**The task:**
The answer should consist of the records below, repeated exactly, and no pictures.

● ● ● ● ● ● ●

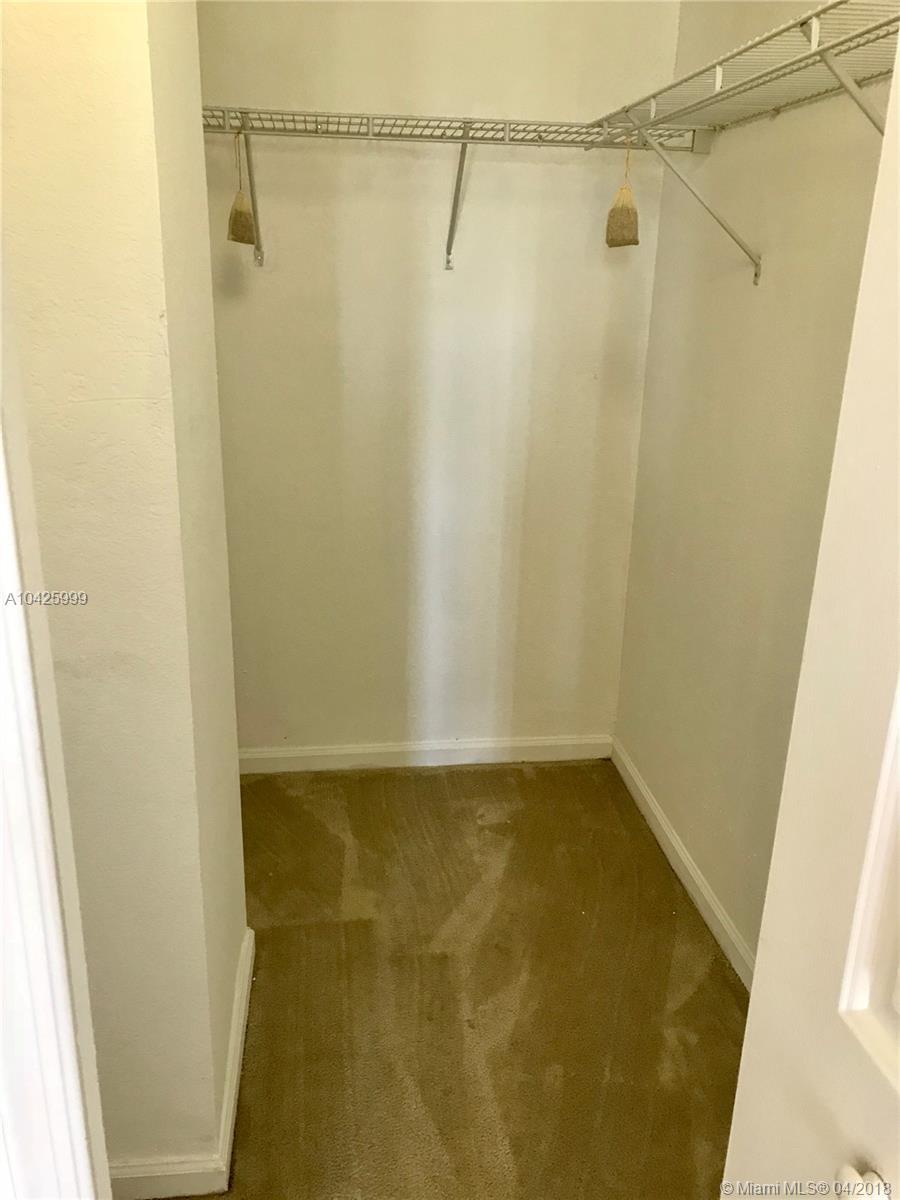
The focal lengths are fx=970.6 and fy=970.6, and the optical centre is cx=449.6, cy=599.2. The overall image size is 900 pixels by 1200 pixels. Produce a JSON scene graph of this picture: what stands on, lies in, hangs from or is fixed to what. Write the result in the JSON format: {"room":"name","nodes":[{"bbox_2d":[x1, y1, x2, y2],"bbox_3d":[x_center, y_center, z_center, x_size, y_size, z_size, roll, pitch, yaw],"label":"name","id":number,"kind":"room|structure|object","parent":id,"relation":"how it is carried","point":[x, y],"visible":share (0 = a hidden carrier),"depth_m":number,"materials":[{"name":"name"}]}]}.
{"room":"closet","nodes":[
{"label":"closet","id":0,"kind":"room"},
{"bbox_2d":[0,0,246,1193],"bbox_3d":[-0.732,-0.308,1.678,0.659,2.710,0.773,-1,19,-7],"label":"left wall","id":1,"kind":"structure","parent":0,"point":[157,313],"depth_m":1.42,"materials":[{"name":"beige paint"}]},
{"bbox_2d":[0,254,111,1199],"bbox_3d":[-0.368,0.314,0.732,0.302,2.125,0.292,-1,19,-7],"label":"door frame","id":2,"kind":"structure","parent":1,"relation":"attached to","point":[25,709],"depth_m":0.75,"materials":[{"name":"white paint"}]},
{"bbox_2d":[106,926,255,1199],"bbox_3d":[-0.663,0.932,2.124,0.459,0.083,0.970,-1,19,-7],"label":"left baseboard","id":3,"kind":"structure","parent":1,"relation":"attached to","point":[241,1014],"depth_m":1.79,"materials":[{"name":"white paint"}]},
{"bbox_2d":[192,0,683,757],"bbox_3d":[-0.142,-0.741,2.938,1.583,2.746,0.136,-1,19,-7],"label":"back wall","id":4,"kind":"structure","parent":0,"point":[384,165],"depth_m":2.90,"materials":[{"name":"beige paint"}]},
{"bbox_2d":[236,734,612,774],"bbox_3d":[-0.165,0.530,3.312,1.462,0.087,0.014,-1,19,-7],"label":"back baseboard","id":5,"kind":"structure","parent":4,"relation":"attached to","point":[394,750],"depth_m":3.31,"materials":[{"name":"white paint"}]},
{"bbox_2d":[201,106,701,272],"bbox_3d":[-0.083,-1.082,2.606,1.453,0.361,0.325,-1,19,-7],"label":"back wire shelf","id":6,"kind":"object","parent":4,"relation":"attached to","point":[466,122],"visible":0.84,"depth_m":2.47,"materials":[{"name":"metal"}]},
{"bbox_2d":[227,129,257,247],"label":"sachet","id":7,"kind":"object","parent":6,"relation":"hanging from","point":[243,220],"visible":0.97,"depth_m":2.46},
{"bbox_2d":[604,137,639,249],"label":"sachet","id":8,"kind":"object","parent":6,"relation":"hanging from","point":[629,215],"visible":0.98,"depth_m":2.49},
{"bbox_2d":[165,758,745,1199],"bbox_3d":[-0.179,1.256,1.517,2.755,0.096,4.298,-1,19,-7],"label":"carpet floor","id":9,"kind":"structure","parent":0,"point":[428,780],"depth_m":2.30,"materials":[{"name":"brown carpet"}]},
{"bbox_2d":[720,38,899,1197],"bbox_3d":[0.432,0.393,0.594,0.162,2.158,0.854,-1,19,-7],"label":"door","id":10,"kind":"structure","parent":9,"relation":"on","point":[760,951],"depth_m":0.88,"materials":[{"name":"white paint"}]},
{"bbox_2d":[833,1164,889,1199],"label":"door knob","id":11,"kind":"object","parent":10,"relation":"attached to","point":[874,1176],"visible":0.91,"depth_m":0.84,"materials":[{"name":"white"}]},
{"bbox_2d":[610,0,895,971],"bbox_3d":[0.839,-0.263,1.641,0.129,2.736,2.849,-1,19,-7],"label":"right wall","id":12,"kind":"structure","parent":0,"point":[656,298],"depth_m":2.33,"materials":[{"name":"beige paint"}]},
{"bbox_2d":[610,736,754,990],"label":"right baseboard","id":13,"kind":"structure","parent":12,"relation":"attached to","point":[676,845],"depth_m":2.69,"materials":[{"name":"white paint"}]},
{"bbox_2d":[587,1,899,282],"bbox_3d":[0.634,-0.743,1.680,0.325,0.393,1.767,-1,19,-7],"label":"wire shelf","id":14,"kind":"object","parent":12,"relation":"attached to","point":[824,51],"visible":0.93,"depth_m":1.78,"materials":[{"name":"white metal"}]}
]}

● ● ● ● ● ● ●

**Your solution:**
The focal lengths are fx=970.6 and fy=970.6, and the optical centre is cx=449.6, cy=599.2. The overall image size is 900 pixels by 1200 pixels. Produce a JSON scene graph of this picture: what stands on, lies in, hangs from or is fixed to what. Write the result in the JSON format: {"room":"name","nodes":[{"bbox_2d":[x1, y1, x2, y2],"bbox_3d":[x_center, y_center, z_center, x_size, y_size, z_size, roll, pitch, yaw],"label":"name","id":number,"kind":"room|structure|object","parent":id,"relation":"how it is carried","point":[x, y],"visible":share (0 = a hidden carrier),"depth_m":number,"materials":[{"name":"name"}]}]}.
{"room":"closet","nodes":[
{"label":"closet","id":0,"kind":"room"},
{"bbox_2d":[0,0,246,1193],"bbox_3d":[-0.732,-0.308,1.678,0.659,2.710,0.773,-1,19,-7],"label":"left wall","id":1,"kind":"structure","parent":0,"point":[157,313],"depth_m":1.42,"materials":[{"name":"beige paint"}]},
{"bbox_2d":[0,254,111,1199],"bbox_3d":[-0.368,0.314,0.732,0.302,2.125,0.292,-1,19,-7],"label":"door frame","id":2,"kind":"structure","parent":1,"relation":"attached to","point":[25,709],"depth_m":0.75,"materials":[{"name":"white paint"}]},
{"bbox_2d":[106,926,255,1199],"bbox_3d":[-0.663,0.932,2.124,0.459,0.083,0.970,-1,19,-7],"label":"left baseboard","id":3,"kind":"structure","parent":1,"relation":"attached to","point":[241,1014],"depth_m":1.79,"materials":[{"name":"white paint"}]},
{"bbox_2d":[192,0,683,757],"bbox_3d":[-0.142,-0.741,2.938,1.583,2.746,0.136,-1,19,-7],"label":"back wall","id":4,"kind":"structure","parent":0,"point":[384,165],"depth_m":2.90,"materials":[{"name":"beige paint"}]},
{"bbox_2d":[236,734,612,774],"bbox_3d":[-0.165,0.530,3.312,1.462,0.087,0.014,-1,19,-7],"label":"back baseboard","id":5,"kind":"structure","parent":4,"relation":"attached to","point":[394,750],"depth_m":3.31,"materials":[{"name":"white paint"}]},
{"bbox_2d":[201,106,701,272],"bbox_3d":[-0.083,-1.082,2.606,1.453,0.361,0.325,-1,19,-7],"label":"back wire shelf","id":6,"kind":"object","parent":4,"relation":"attached to","point":[466,122],"visible":0.84,"depth_m":2.47,"materials":[{"name":"metal"}]},
{"bbox_2d":[227,129,257,247],"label":"sachet","id":7,"kind":"object","parent":6,"relation":"hanging from","point":[243,220],"visible":0.97,"depth_m":2.46},
{"bbox_2d":[604,137,639,249],"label":"sachet","id":8,"kind":"object","parent":6,"relation":"hanging from","point":[629,215],"visible":0.98,"depth_m":2.49},
{"bbox_2d":[165,758,745,1199],"bbox_3d":[-0.179,1.256,1.517,2.755,0.096,4.298,-1,19,-7],"label":"carpet floor","id":9,"kind":"structure","parent":0,"point":[428,780],"depth_m":2.30,"materials":[{"name":"brown carpet"}]},
{"bbox_2d":[720,38,899,1197],"bbox_3d":[0.432,0.393,0.594,0.162,2.158,0.854,-1,19,-7],"label":"door","id":10,"kind":"structure","parent":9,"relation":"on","point":[760,951],"depth_m":0.88,"materials":[{"name":"white paint"}]},
{"bbox_2d":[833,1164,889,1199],"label":"door knob","id":11,"kind":"object","parent":10,"relation":"attached to","point":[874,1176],"visible":0.91,"depth_m":0.84,"materials":[{"name":"white"}]},
{"bbox_2d":[610,0,895,971],"bbox_3d":[0.839,-0.263,1.641,0.129,2.736,2.849,-1,19,-7],"label":"right wall","id":12,"kind":"structure","parent":0,"point":[656,298],"depth_m":2.33,"materials":[{"name":"beige paint"}]},
{"bbox_2d":[610,736,754,990],"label":"right baseboard","id":13,"kind":"structure","parent":12,"relation":"attached to","point":[676,845],"depth_m":2.69,"materials":[{"name":"white paint"}]},
{"bbox_2d":[587,1,899,282],"bbox_3d":[0.634,-0.743,1.680,0.325,0.393,1.767,-1,19,-7],"label":"wire shelf","id":14,"kind":"object","parent":12,"relation":"attached to","point":[824,51],"visible":0.93,"depth_m":1.78,"materials":[{"name":"white metal"}]}
]}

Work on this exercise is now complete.